Rewrite the listing below as a numbered list with no blank lines, and leave out the pictures.
|---|
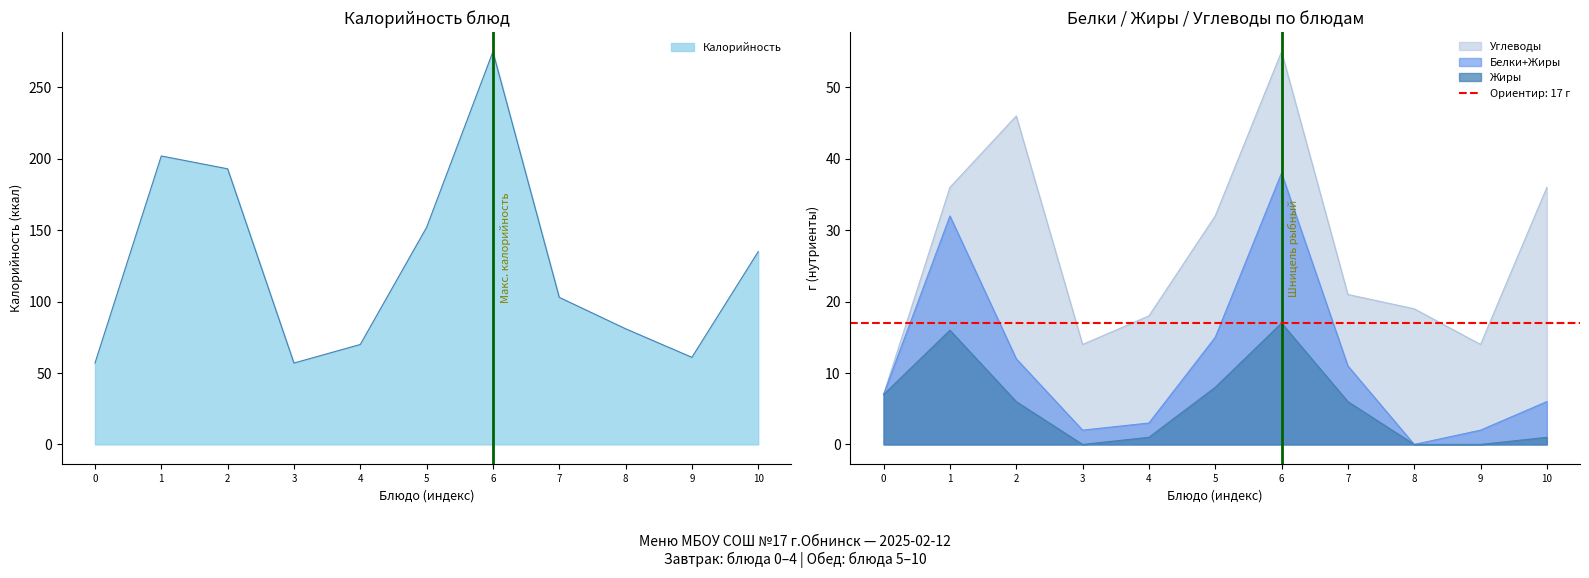

Is it true that Калорийность equals 22 at 3?

False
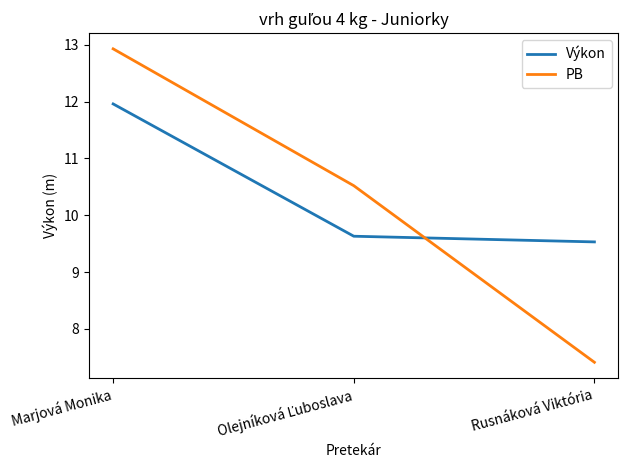

List the series in order of their overall mean, lowest first.

PB, Výkon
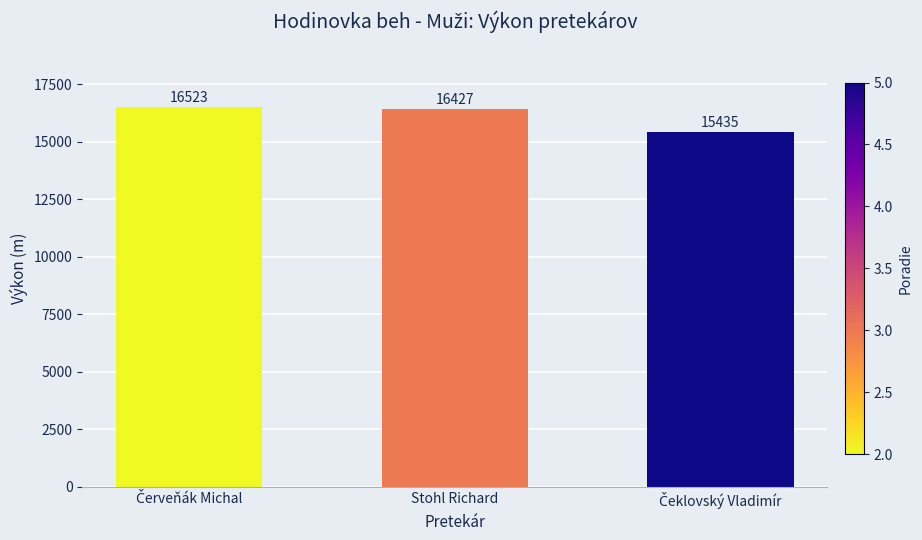

What is the difference between the maximum and second lowest values?

96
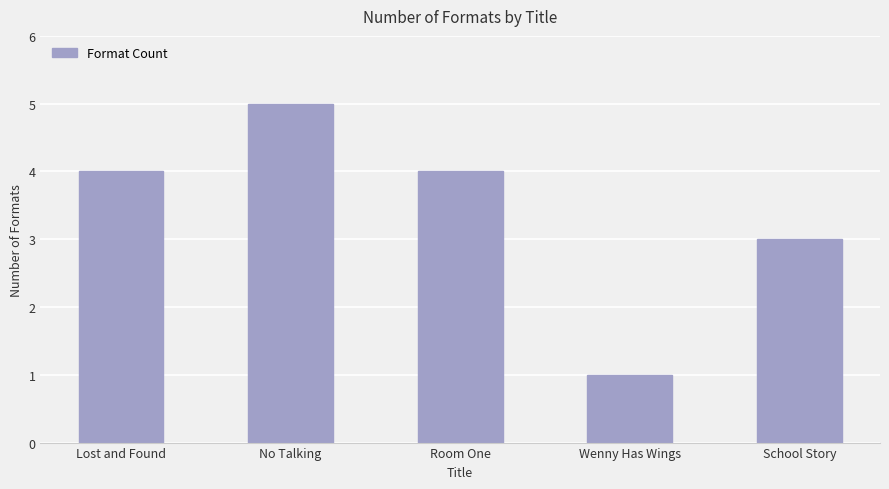

The chart shows a value of 5 at No Talking. True or false?

True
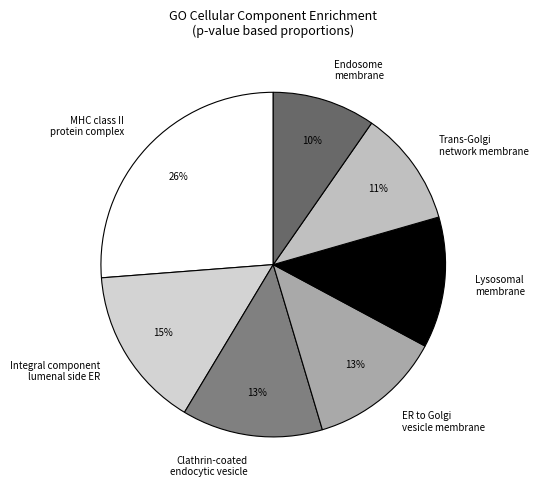

Is the sum of ER to Golgi vesicle membrane and Integral component lumenal side ER greater than half?

No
|---|
## Response below
1. Is it true that Калорийность equals 22 at 3?
2. False
3. List the series in order of their overall mean, lowest first.
4. PB, Výkon
5. What is the difference between the maximum and second lowest values?
6. 96
7. The chart shows a value of 5 at No Talking. True or false?
8. True
9. Is the sum of ER to Golgi vesicle membrane and Integral component lumenal side ER greater than half?
10. No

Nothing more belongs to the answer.